━━━ PASSAGE SHOWN
Skip to main content
The Guild platform computes estimated LLM spend in real-time based on industry-standard per-million-token list prices. All calculations are handled linearly and accurately at the individual LLM call level.

Default list prices

Below are the default list prices (in USD per Million Tokens) configured on the platform.
Model / TierInput Price (per M)Output Price (per M)Cache Read (per M)Cache Write (per M)
Anthropic Claude
claude-sonnet-4-6$3.00$15.00$0.30$3.75
claude-sonnet-4-5-20250929$3.00$15.00$0.30$3.75
claude-haiku-4-5-20251001$1.00$5.00$0.10$1.25
claude-opus-4 / claude-opus-4-7$15.00$75.00$1.50$18.75
OpenAI GPT
gpt-4o-2024-08-06$2.50$10.00$1.25$2.50
gpt-4.1$2.00$8.00$0.50$2.00
Google Gemini
gemini-3.1-pro-preview$1.25$10.00$0.3125$0.00
gemini-3-pro-preview$1.25$10.00$0.3125$0.00
gemini-3.5-flash$1.50$9.00$0.15$0.00

Default fallback rate

If a model name is not recognized or does not match any of the custom tiers above, the system logs a warning and falls back to the default list rate (matching the Claude Sonnet 4.6 tier). The Models breakdown table displays a warning indicator next to the model name to signal that the spend is an estimate.
━━━━━━
━━━ DATA FOR ANALYSIS
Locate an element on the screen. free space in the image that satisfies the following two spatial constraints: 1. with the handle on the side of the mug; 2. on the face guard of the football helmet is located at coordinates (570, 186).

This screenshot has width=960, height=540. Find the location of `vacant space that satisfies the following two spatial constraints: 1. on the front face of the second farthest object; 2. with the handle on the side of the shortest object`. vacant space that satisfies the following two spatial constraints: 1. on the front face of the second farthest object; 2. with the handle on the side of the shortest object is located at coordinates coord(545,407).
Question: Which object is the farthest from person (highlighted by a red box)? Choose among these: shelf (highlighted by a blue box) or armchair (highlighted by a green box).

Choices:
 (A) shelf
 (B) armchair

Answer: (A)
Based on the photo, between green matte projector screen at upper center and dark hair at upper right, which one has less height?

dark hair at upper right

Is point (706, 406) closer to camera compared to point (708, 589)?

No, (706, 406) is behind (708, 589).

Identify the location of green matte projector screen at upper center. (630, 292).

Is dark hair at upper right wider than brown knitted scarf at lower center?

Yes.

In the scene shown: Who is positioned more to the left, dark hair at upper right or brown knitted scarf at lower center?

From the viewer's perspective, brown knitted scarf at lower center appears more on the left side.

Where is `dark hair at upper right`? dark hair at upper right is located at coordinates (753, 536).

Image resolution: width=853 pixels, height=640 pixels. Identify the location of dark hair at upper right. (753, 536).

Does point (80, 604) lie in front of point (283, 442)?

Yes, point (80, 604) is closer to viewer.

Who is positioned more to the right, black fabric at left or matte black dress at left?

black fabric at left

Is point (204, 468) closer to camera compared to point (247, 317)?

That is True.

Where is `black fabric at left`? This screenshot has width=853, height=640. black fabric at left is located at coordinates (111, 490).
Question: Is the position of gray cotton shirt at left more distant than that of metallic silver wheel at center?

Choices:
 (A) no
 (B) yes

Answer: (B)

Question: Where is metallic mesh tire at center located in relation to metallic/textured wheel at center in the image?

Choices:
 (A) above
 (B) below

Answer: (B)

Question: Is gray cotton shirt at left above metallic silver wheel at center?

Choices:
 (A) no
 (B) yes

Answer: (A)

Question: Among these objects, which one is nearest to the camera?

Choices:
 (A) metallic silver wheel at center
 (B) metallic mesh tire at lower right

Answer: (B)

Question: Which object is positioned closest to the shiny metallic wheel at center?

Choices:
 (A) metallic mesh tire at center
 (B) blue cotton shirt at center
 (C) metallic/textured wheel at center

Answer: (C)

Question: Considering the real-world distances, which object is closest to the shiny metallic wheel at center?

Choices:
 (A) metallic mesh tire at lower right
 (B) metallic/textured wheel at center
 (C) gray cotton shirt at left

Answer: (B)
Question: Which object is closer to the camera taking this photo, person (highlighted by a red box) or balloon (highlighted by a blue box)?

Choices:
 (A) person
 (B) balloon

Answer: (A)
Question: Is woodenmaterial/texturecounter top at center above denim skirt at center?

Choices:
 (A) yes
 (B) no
━━━━━━
## [CHECK YOUR UNDERSTANDING]
a) Summarize the pricing page in two sentences.
b) Rewrite the pricing page starting with "Skip to main" and going on through "on the platform.", changing "list prices" to "base rates".

## [OUTPUTS IN ORDER]
a) The Guild platform estimates LLM spend in real time from industry-standard per-million-token list prices, calculating each individual LLM call linearly. When a model name is not recognized, the system logs a warning, falls back to the default rate matching the Claude Sonnet 4.6 tier, and shows a warning indicator next to that model in the Models breakdown table.

b)
Skip to main content
The Guild platform computes estimated LLM spend in real-time based on industry-standard per-million-token base rates. All calculations are handled linearly and accurately at the individual LLM call level.

Default base rates

Below are the default base rates (in USD per Million Tokens) configured on the platform.